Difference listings
-.-.-

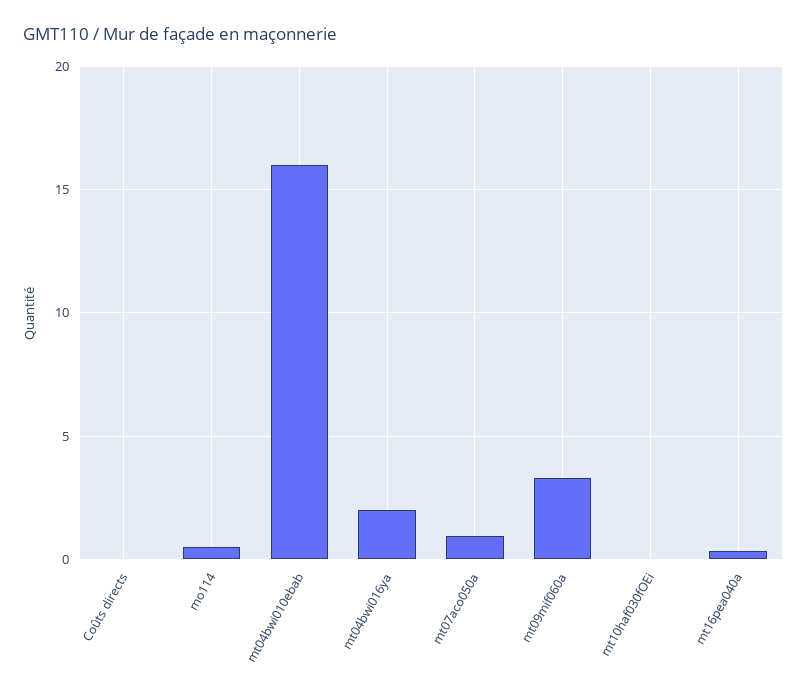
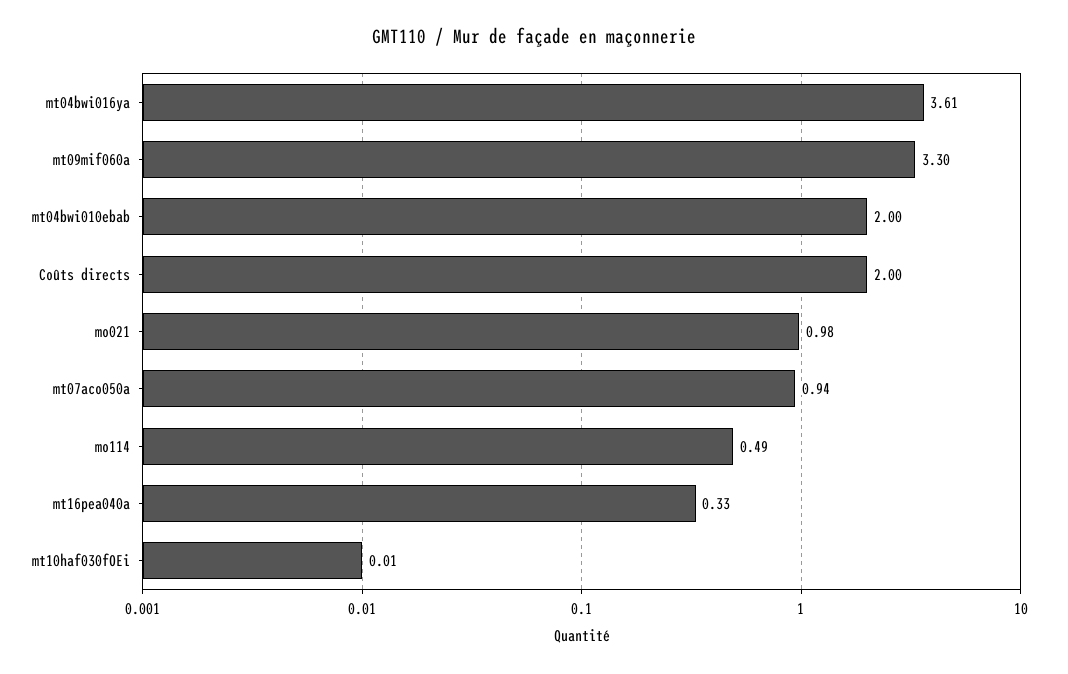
  {
-   "Coûts directs": 0,
+   "Coûts directs": 2,
    "mo114": 0.49,
-   "mt04bwi010ebab": 16,
+   "mt04bwi010ebab": 2,
-   "mt04bwi016ya": 2,
+   "mt04bwi016ya": 3.61,
    "mt07aco050a": 0.94,
    "mt09mif060a": 3.3,
    "mt10haf030fOEi": 0.01,
-   "mt16pea040a": 0.33
+   "mt16pea040a": 0.33,
+   "mo021": 0.98
  }

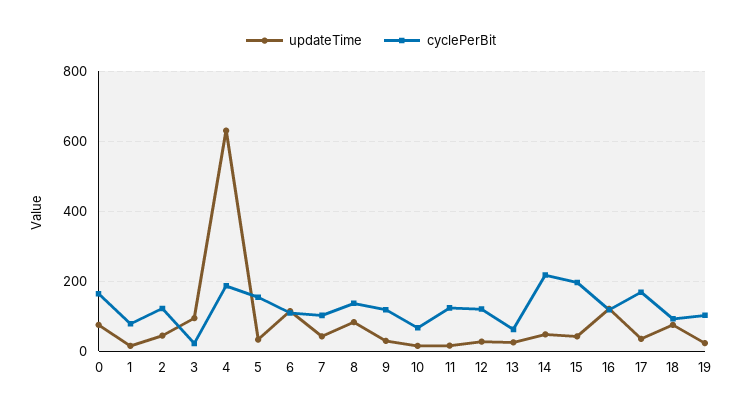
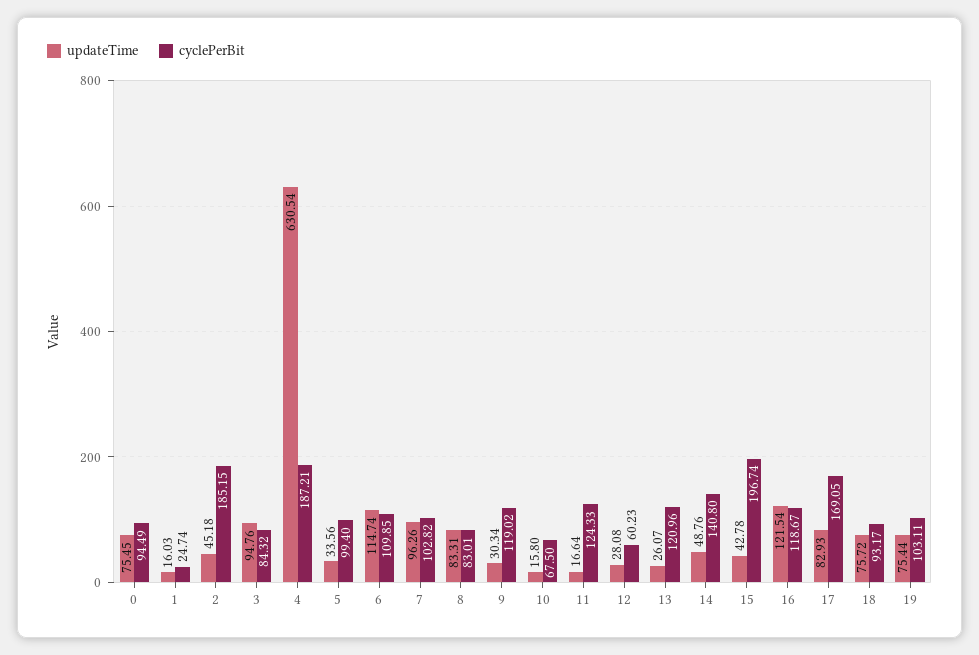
  {
    "updateTime": {
      "0": 75.45,
      "1": 16.03,
      "2": 45.18,
      "3": 94.76,
      "4": 630.54,
      "5": 33.56,
      "6": 114.74,
-     "7": 40,
+     "7": 96.26,
      "8": 83.31,
      "9": 30.34,
      "10": 15.8,
      "11": 16.64,
      "12": 28.08,
      "13": 26.07,
      "14": 48.76,
      "15": 42.78,
      "16": 121.54,
-     "17": 40,
+     "17": 82.93,
      "18": 75.72,
-     "19": 20
+     "19": 75.44
    },
    "cyclePerBit": {
-     "0": 160,
+     "0": 94.49,
-     "1": 80,
+     "1": 24.74,
-     "2": 120,
+     "2": 185.15,
-     "3": 20,
+     "3": 84.32,
      "4": 187.21,
-     "5": 160,
+     "5": 99.4,
      "6": 109.85,
      "7": 102.82,
-     "8": 140,
+     "8": 83.01,
      "9": 119.02,
      "10": 67.5,
      "11": 124.33,
-     "12": 120,
+     "12": 60.23,
-     "13": 60,
+     "13": 120.96,
-     "14": 220,
+     "14": 140.8,
      "15": 196.74,
      "16": 118.67,
      "17": 169.05,
      "18": 93.17,
      "19": 103.11
    }
  }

-.-.-

Task - Repeat each of the records exactly as written, except for the pictures, which are to be left out.

Result of this task -
  {
-   "Coûts directs": 0,
+   "Coûts directs": 2,
    "mo114": 0.49,
-   "mt04bwi010ebab": 16,
+   "mt04bwi010ebab": 2,
-   "mt04bwi016ya": 2,
+   "mt04bwi016ya": 3.61,
    "mt07aco050a": 0.94,
    "mt09mif060a": 3.3,
    "mt10haf030fOEi": 0.01,
-   "mt16pea040a": 0.33
+   "mt16pea040a": 0.33,
+   "mo021": 0.98
  }

  {
    "updateTime": {
      "0": 75.45,
      "1": 16.03,
      "2": 45.18,
      "3": 94.76,
      "4": 630.54,
      "5": 33.56,
      "6": 114.74,
-     "7": 40,
+     "7": 96.26,
      "8": 83.31,
      "9": 30.34,
      "10": 15.8,
      "11": 16.64,
      "12": 28.08,
      "13": 26.07,
      "14": 48.76,
      "15": 42.78,
      "16": 121.54,
-     "17": 40,
+     "17": 82.93,
      "18": 75.72,
-     "19": 20
+     "19": 75.44
    },
    "cyclePerBit": {
-     "0": 160,
+     "0": 94.49,
-     "1": 80,
+     "1": 24.74,
-     "2": 120,
+     "2": 185.15,
-     "3": 20,
+     "3": 84.32,
      "4": 187.21,
-     "5": 160,
+     "5": 99.4,
      "6": 109.85,
      "7": 102.82,
-     "8": 140,
+     "8": 83.01,
      "9": 119.02,
      "10": 67.5,
      "11": 124.33,
-     "12": 120,
+     "12": 60.23,
-     "13": 60,
+     "13": 120.96,
-     "14": 220,
+     "14": 140.8,
      "15": 196.74,
      "16": 118.67,
      "17": 169.05,
      "18": 93.17,
      "19": 103.11
    }
  }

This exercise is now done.